(Body or hand keypoint data)

◆ ◆ ◆ ◆

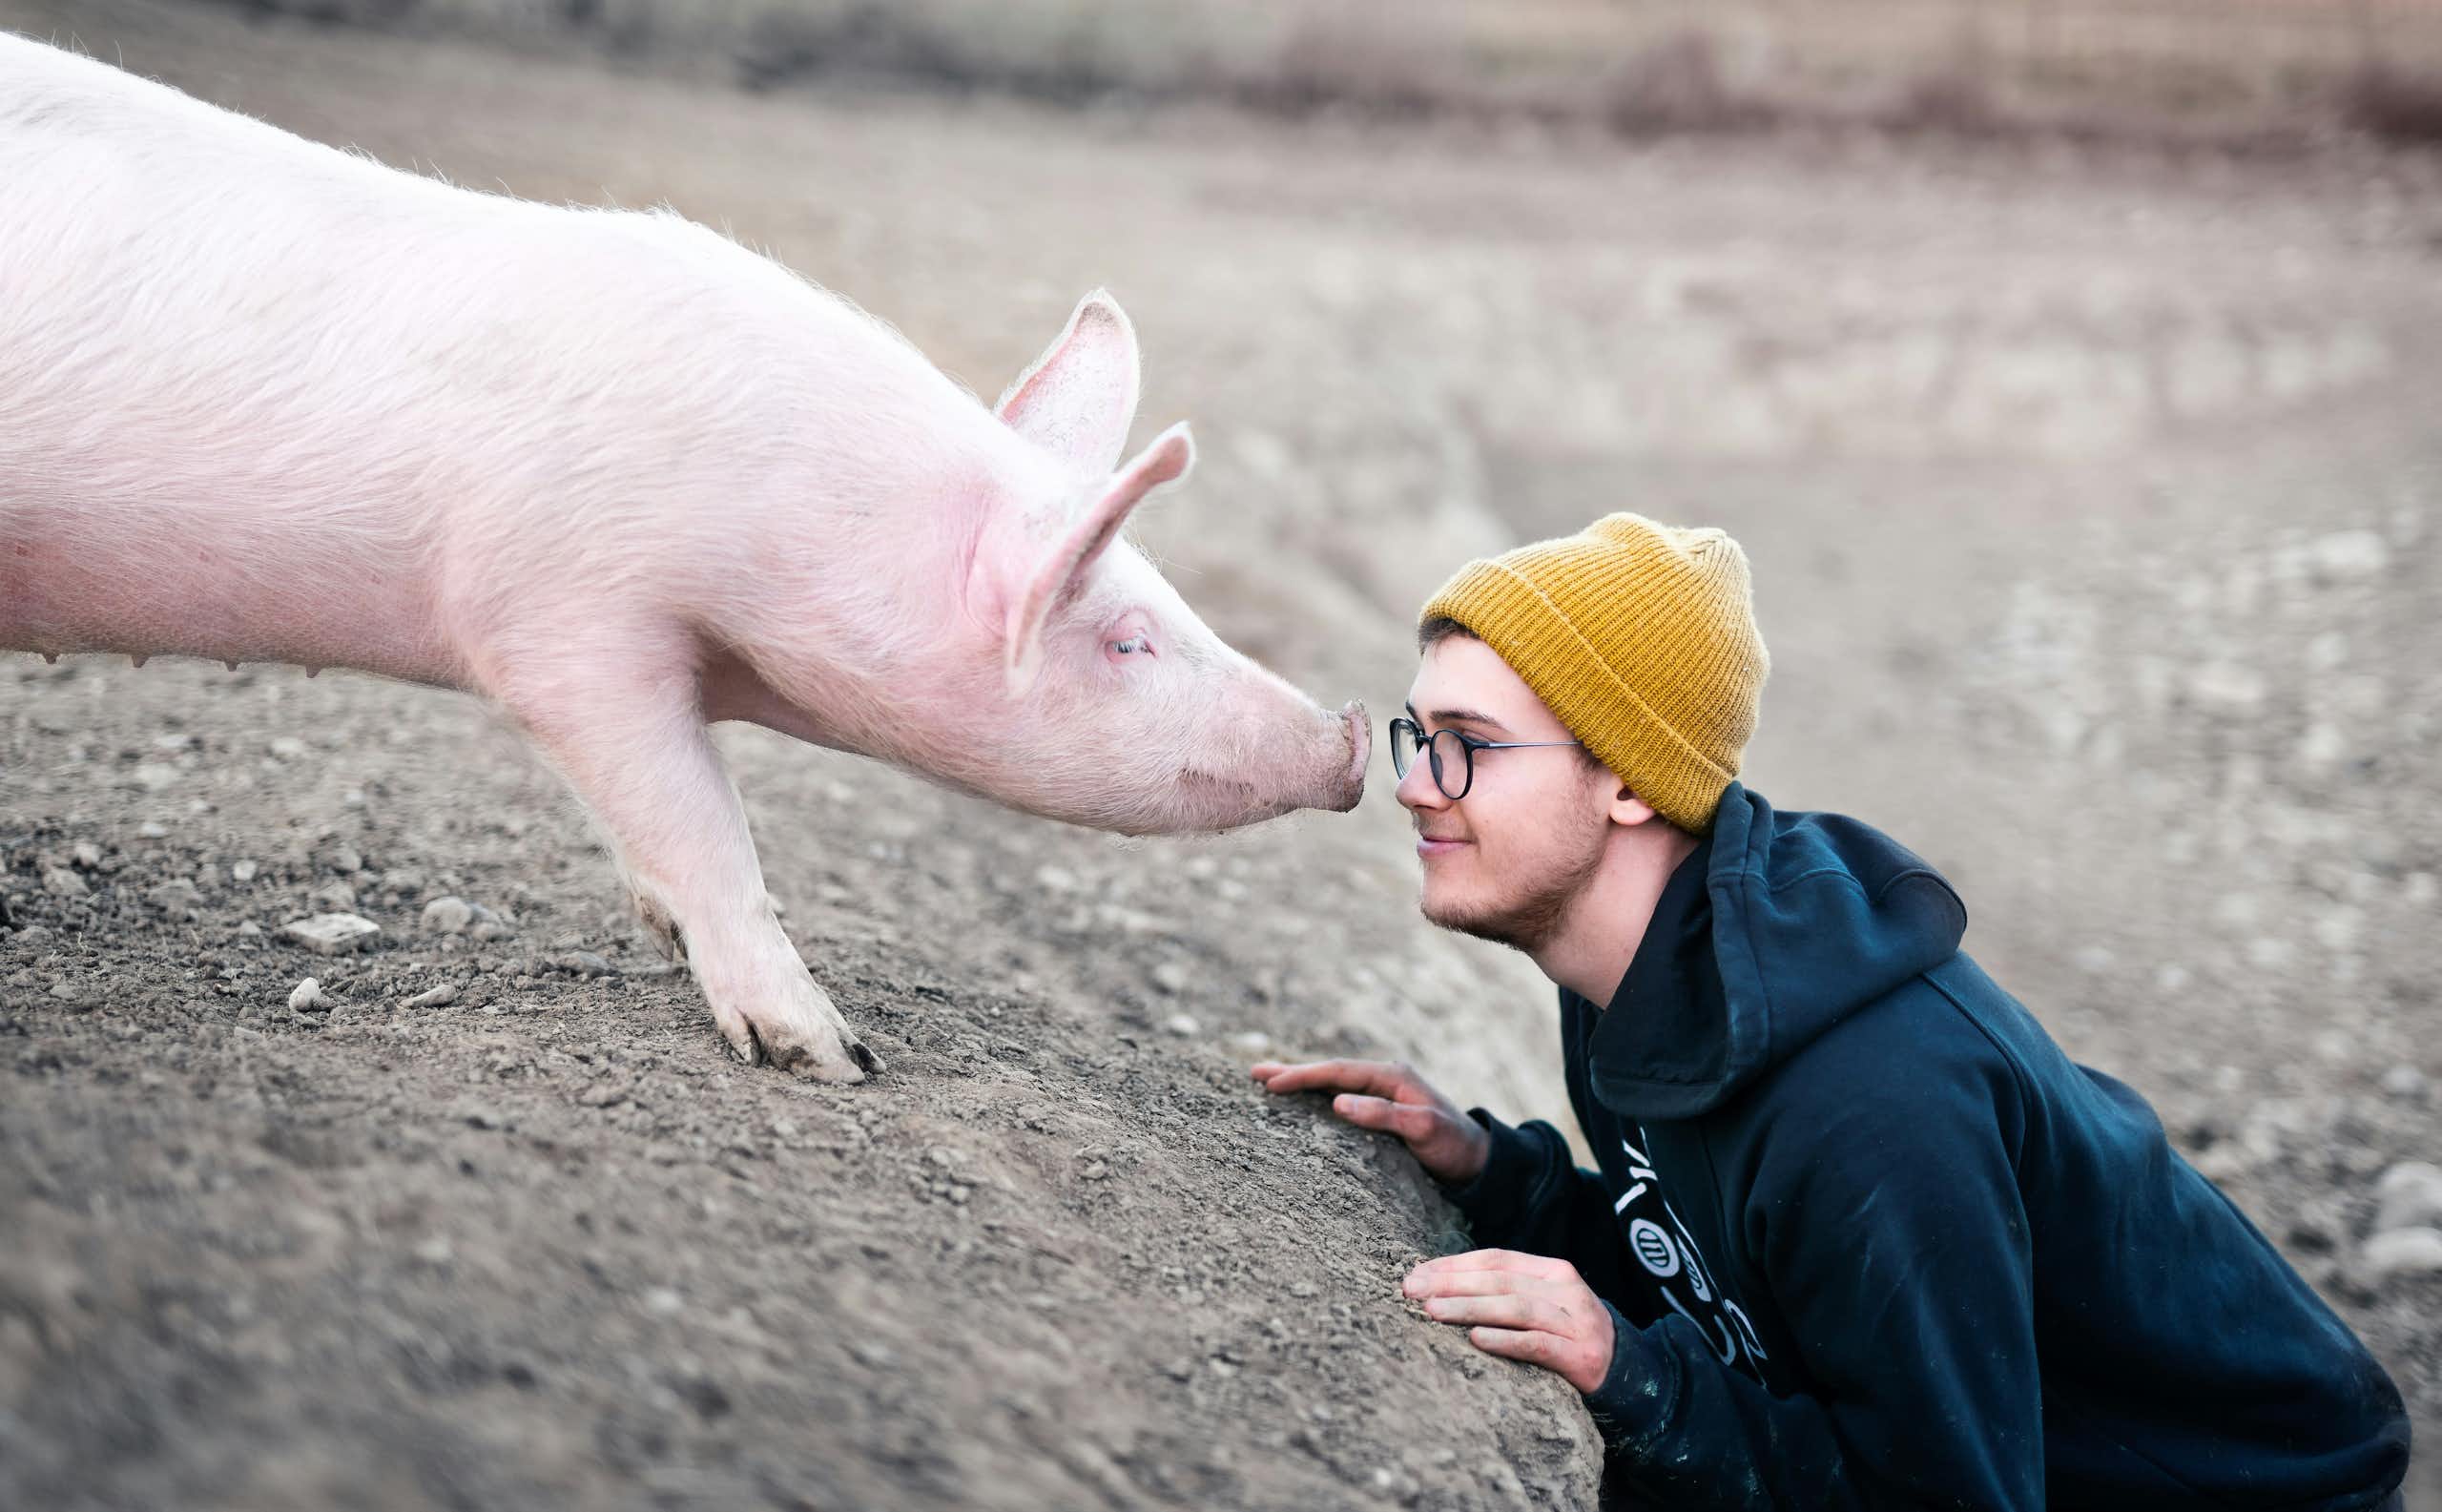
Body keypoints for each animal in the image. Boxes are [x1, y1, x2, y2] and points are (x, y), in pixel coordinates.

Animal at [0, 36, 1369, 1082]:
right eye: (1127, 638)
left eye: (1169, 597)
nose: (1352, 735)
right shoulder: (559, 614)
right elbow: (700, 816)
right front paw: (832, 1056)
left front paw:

◆ ◆ ◆ ◆

**Goal of the exercise**
Exact copy, no pictures: write out all the records above.

**Answer section**
Body keypoints for each animal in the image. Boxes are [x1, y1, x2, y2] and points are (x, y), in pixel coordinates.

Animal at [0, 36, 1369, 1082]:
right eye: (1127, 638)
left eye: (1169, 597)
nose: (1352, 735)
right shoulder: (559, 614)
right elbow: (700, 816)
right front paw: (832, 1056)
left front paw:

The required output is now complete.